Anthropogenic eutrophication has resulted in shifts in phytoplankton community composition worldwide which represent dramatic changes in resource quality and availability for grazers such as rotifers. For these grazers, harmful algal blooms may have consequences that persist across several generations. We hypothesized that rotifers exposed to a pulse of the toxigenic cyanobacterium Microcystis aeruginosa, would suffer demographic and physiological effects that decreased their ability to recover after cyanobacteria exposure. Additionally, we hypothesized that rotifer population recovery after harmful algal blooms is modulated by delayed effects of pre-bloom food availability. We used laboratory experiments to test the effects of switching from a high quality diet to toxigenic cyanobacteria on the physiological condition and associated life history changes of the common rotifer Brachionus calyciflorus. We found that M. aeruginosa exposure decreased fecundity of rotifers by 51.5%, and early exposure to high levels of the high-quality food Chlamydomonas sp. did not ameliorate this negative effect. Rotifers exposed to Microcystis produced lower quality offspring (by 16.6%). However, we found that the effect of Microcystis on offspring body size was dependent on the density of food available in early life.
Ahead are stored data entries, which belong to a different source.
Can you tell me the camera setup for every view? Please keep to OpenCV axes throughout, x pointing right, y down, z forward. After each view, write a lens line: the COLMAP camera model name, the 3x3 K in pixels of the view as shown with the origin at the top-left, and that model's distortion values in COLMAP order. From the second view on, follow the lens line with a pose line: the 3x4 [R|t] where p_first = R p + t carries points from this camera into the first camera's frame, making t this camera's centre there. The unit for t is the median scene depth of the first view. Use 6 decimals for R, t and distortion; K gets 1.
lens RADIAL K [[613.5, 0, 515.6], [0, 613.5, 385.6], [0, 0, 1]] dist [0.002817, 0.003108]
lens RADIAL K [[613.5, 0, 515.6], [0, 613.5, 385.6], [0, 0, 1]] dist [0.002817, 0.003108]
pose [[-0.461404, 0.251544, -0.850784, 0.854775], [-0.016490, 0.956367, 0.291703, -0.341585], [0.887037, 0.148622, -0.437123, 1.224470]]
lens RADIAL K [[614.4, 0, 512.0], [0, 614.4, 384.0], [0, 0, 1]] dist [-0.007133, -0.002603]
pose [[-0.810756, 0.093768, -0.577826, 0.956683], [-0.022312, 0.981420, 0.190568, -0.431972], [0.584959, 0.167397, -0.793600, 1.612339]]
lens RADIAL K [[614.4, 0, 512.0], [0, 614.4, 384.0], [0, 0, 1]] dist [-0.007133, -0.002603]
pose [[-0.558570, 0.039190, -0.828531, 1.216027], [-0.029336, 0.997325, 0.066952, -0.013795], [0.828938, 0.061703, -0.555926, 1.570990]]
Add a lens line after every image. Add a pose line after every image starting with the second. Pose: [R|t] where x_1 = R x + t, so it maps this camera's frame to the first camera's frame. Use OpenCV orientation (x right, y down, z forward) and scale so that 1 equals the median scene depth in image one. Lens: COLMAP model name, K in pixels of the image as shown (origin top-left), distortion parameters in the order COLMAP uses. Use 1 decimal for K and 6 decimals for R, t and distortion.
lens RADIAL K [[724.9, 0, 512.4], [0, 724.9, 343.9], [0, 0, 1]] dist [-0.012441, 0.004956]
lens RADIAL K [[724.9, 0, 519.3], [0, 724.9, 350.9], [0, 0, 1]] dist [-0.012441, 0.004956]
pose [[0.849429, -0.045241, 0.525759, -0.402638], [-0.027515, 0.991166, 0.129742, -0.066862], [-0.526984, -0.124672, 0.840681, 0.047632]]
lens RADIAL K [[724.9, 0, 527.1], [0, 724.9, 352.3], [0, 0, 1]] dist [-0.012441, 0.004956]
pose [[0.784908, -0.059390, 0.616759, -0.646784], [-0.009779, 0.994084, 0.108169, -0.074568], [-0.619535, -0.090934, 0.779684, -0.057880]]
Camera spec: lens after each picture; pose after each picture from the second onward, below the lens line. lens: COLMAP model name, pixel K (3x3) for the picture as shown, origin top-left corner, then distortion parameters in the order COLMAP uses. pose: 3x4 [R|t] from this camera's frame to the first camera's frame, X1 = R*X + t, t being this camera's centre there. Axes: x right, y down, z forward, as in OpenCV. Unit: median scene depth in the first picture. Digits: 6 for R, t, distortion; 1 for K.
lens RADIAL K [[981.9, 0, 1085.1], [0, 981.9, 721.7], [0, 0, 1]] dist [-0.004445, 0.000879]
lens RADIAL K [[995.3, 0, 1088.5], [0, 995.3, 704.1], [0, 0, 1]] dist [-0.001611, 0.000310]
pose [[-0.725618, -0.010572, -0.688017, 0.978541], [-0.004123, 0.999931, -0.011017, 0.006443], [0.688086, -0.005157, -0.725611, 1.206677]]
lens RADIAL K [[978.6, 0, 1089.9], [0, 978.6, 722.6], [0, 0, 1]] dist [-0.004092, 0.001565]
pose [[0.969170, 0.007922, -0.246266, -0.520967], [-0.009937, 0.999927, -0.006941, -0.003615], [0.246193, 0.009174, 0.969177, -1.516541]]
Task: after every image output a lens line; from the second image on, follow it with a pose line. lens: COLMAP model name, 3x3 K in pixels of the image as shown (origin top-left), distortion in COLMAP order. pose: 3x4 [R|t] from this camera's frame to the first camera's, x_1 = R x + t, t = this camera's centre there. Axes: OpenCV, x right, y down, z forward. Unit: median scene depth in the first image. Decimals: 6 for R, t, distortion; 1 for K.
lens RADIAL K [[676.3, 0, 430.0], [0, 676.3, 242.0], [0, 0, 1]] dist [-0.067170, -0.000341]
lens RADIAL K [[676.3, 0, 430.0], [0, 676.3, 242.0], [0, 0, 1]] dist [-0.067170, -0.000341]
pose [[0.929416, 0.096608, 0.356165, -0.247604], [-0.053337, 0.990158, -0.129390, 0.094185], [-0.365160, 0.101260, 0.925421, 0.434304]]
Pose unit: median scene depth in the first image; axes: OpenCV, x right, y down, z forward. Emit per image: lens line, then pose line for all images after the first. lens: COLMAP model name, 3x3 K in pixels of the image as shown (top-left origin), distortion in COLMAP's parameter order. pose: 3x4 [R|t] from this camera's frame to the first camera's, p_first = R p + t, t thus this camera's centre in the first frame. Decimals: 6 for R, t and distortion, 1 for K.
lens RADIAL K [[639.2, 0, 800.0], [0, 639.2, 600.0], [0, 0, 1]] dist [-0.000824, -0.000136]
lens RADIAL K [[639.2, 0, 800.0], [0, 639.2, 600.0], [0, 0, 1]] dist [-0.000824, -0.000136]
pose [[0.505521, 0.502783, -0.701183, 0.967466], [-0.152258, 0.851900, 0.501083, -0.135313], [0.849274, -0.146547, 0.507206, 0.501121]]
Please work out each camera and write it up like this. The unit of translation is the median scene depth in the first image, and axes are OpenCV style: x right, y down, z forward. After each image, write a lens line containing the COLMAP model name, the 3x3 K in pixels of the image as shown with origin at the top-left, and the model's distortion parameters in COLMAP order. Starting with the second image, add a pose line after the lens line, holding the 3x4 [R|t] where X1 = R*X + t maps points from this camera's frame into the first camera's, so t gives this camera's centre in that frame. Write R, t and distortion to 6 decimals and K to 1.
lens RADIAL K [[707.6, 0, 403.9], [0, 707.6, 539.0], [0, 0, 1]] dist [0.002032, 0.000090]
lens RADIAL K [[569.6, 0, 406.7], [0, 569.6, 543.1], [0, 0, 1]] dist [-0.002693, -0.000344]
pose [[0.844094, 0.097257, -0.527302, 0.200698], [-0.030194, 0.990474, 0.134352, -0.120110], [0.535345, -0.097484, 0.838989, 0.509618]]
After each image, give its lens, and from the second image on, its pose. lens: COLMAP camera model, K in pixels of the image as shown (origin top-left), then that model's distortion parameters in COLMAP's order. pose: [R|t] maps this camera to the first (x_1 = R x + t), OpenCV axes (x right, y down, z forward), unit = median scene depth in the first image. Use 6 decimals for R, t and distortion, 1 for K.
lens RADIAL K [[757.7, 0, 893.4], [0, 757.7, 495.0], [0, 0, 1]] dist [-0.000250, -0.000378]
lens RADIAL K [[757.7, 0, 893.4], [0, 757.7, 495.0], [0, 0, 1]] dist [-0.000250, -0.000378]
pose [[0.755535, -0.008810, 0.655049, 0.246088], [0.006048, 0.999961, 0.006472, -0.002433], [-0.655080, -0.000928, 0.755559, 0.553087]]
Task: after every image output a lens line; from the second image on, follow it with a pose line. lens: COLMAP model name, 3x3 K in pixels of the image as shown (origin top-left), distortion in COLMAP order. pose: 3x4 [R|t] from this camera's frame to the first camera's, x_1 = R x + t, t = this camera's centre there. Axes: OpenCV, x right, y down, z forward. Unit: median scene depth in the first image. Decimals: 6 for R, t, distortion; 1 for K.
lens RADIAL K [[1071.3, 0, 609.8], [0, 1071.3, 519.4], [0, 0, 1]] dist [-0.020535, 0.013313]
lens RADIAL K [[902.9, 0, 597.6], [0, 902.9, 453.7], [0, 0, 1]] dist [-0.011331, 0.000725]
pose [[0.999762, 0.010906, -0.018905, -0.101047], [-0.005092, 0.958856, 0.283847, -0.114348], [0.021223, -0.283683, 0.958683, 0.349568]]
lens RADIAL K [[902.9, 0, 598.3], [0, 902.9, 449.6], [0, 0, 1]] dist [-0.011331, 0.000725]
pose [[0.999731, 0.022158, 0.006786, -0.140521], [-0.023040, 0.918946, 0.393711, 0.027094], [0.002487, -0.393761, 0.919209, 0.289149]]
Exposure to high-density food for the first 3 d of life tempered the negative effects of Microcystis exposure, whereas initial exposure to low-density food resulted in a 9.0% decrease in offspring length. We found that the negative effects of exposure to toxigenic cyanobacteria may accumulate across generations and limit the ability of rotifer populations to withstand the predicted increasing frequency and duration of harmful algal blooms.